▶ COMPITO
Ricopia fedelmente il testo di tutte le voci, senza alcuna modifica. Lascia fuori dalla risposta le immagini.

▶ MATERIALI DELL'ESERCIZIO

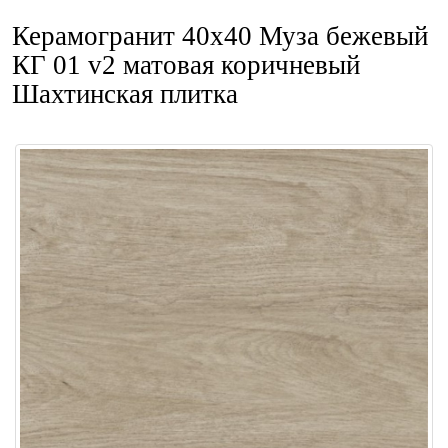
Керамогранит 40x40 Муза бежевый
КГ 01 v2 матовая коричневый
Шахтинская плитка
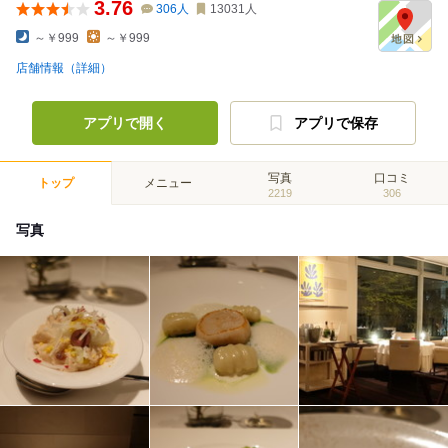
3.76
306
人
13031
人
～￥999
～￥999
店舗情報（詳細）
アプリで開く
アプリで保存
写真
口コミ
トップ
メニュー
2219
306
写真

▶ LA TUA SOLUZIONE
Керамогранит 40x40 Муза бежевый
КГ 01 v2 матовая коричневый
Шахтинская плитка
3.76
306
人
13031
人
～￥999
～￥999
店舗情報（詳細）
アプリで開く
アプリで保存
写真
口コミ
トップ
メニュー
2219
306
写真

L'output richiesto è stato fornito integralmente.